## Task list
a: Transcribe the part of the BCohen passage that opens with the words containing "Stage 2 : Exploiting" and closes with "dominant domain vector.".
b: List every category into which, according to the BCohen passage, the relevance of aspects in a cluster is filtered.

## Text section
----

Fig. 3. BCohen Architecture

The key step in the architecture is the approach used to improve coherence of thus obtained clustered topic-based aspects. For this we leverage context domain information using BabelNet 1.1.1. Each aspect in the cluster is sent as an input to BabelNet. For each such input BabelNet returns a list of all the domains to which the aspect likely belongs. We structure this list and call it as a domain-descriptor. Thus, each topic-based aspect in the cluster is augmented with domain-based descriptor. Such aspects are further processed by BCohen method presented in section 4 to improve topic-based cluster coherence by filtering the relevance of aspects in the cluster into various categories namely specific, generic, out of domain context and irrelevant.

4 Method and Algorithm

Every topic-based aspect augmented by domain-based descriptor could be expressed as shown in Equation 1:

{<Top_ID><Description>:[<d1>,<d2>,…,<dn>]}. (1)

The elements of the expression are specified as follows:

Top_ID is the key for indexing the topics retrieved from the topic base.
Description is the identifier specification of the aspect i.e. aspect name.
The domain list of the description i.e. d_n domains, the aspect assumes by its context domain knowledge. BCohen refers to this as domain-based descriptor.

An instance of a topic-based aspect in a cluster augmented with a domain-based descriptor is illustrated in Fig. 4. The domains associated with an aspect, obtained from BabelNet, may repeat like “music”in Fig. 4 indicating higher likelihood of influence of that domain on the aspect context.

Fig. 4. An instance of topic-based aspect augmented with a domain-based descriptor

Clusters of such domain-based descriptor augmented topic-based aspects are processed by BCohen approach which is concretely presented in Table 1 and is described here.

Table 1 Specification of the BCohen approach

Stage 1 : Clustering stage Input : Multi domain big collection of opinion data D Output : Clustered topic aspects Step 1.1 : Topic generation using LDA

TB ← Run LDA on each domain Di ∈ D Step 1.2 : Generate cluster of topics by using AKL

T_C ← Connect topics and terms using AKL Step 1.3 : Combine topic clusters from multiple domains to generate a common aspect topic base.

Stage 2 : Exploiting topic-based aspect context knowledge for coherence improvement Input : Clusters of topic-based aspects Output : Coherent Clusters Step 2.1 : Augment every topic-based aspect in the cluster with the domain-based descriptor list using BabelNet 1.1.1.

Step 2.2 : Construct the dominant domain vector per cluster by computing the most frequently occurring top domains.

Step 2.3 : Compute the superimposition of each domain-based descriptor of the topic-based aspect, on the dominant domain vector.

Step 2.4 : Eliminate the aspects not supporting the dominant domains and declare them as incoherent aspects.

Step 2.5 : Discriminate the domain-specific coherent topical aspects from cross-domain generic topical aspects.

A. Clustering stage:

Step 1.1 Base topic knowledge generation using LDA.

----

[Saved data entries]

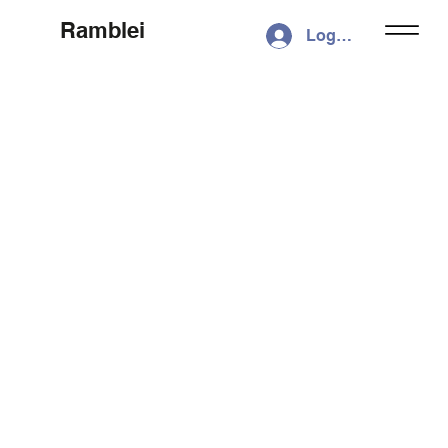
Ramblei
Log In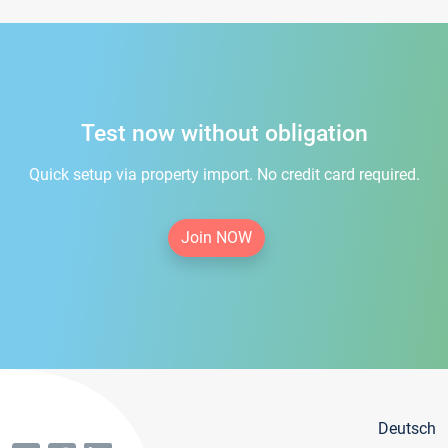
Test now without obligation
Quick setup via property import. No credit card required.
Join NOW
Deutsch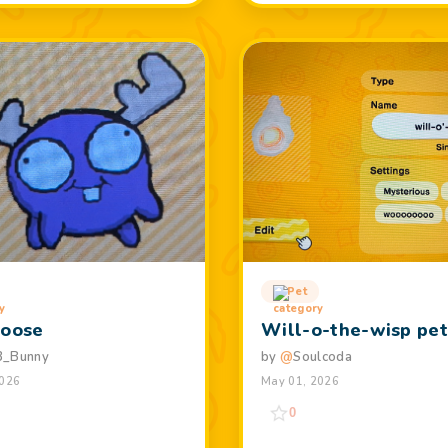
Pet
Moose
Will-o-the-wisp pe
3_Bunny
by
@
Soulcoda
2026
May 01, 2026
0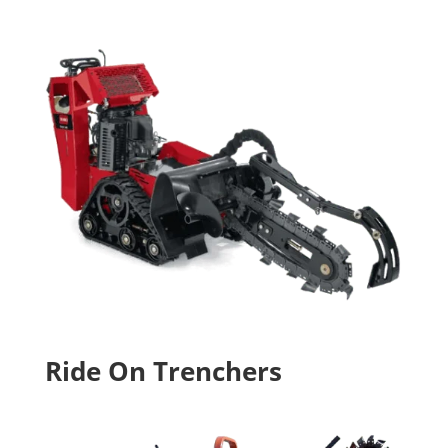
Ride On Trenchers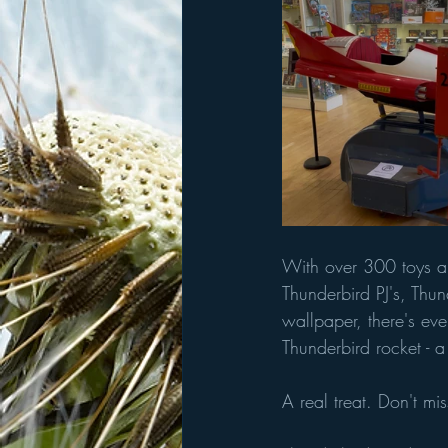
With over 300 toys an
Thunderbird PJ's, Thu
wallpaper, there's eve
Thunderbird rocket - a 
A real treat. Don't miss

----

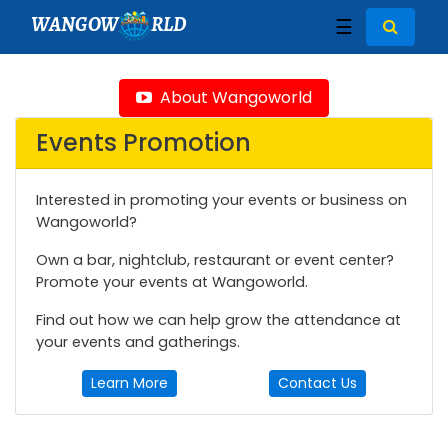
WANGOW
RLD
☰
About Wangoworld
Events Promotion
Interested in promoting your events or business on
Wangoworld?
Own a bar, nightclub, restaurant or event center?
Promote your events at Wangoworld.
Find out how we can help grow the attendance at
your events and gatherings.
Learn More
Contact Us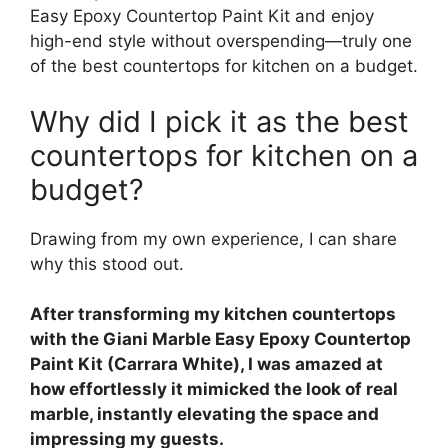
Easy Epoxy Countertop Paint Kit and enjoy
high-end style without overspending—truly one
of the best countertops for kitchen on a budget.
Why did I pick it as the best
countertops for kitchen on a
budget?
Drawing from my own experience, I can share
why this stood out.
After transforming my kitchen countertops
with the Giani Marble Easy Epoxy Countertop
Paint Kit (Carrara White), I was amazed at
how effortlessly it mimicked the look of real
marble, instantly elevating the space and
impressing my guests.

----

## Problem solutions
a:
Stage 2 : Exploiting topic-based aspect context knowledge for coherence improvement Input : Clusters of topic-based aspects Output : Coherent Clusters Step 2.1 : Augment every topic-based aspect in the cluster with the domain-based descriptor list using BabelNet 1.1.1.

Step 2.2 : Construct the dominant domain vector per cluster by computing the most frequently occurring top domains.

Step 2.3 : Compute the superimposition of each domain-based descriptor of the topic-based aspect, on the dominant domain vector.

b:
- specific
- generic
- out of domain context
- irrelevant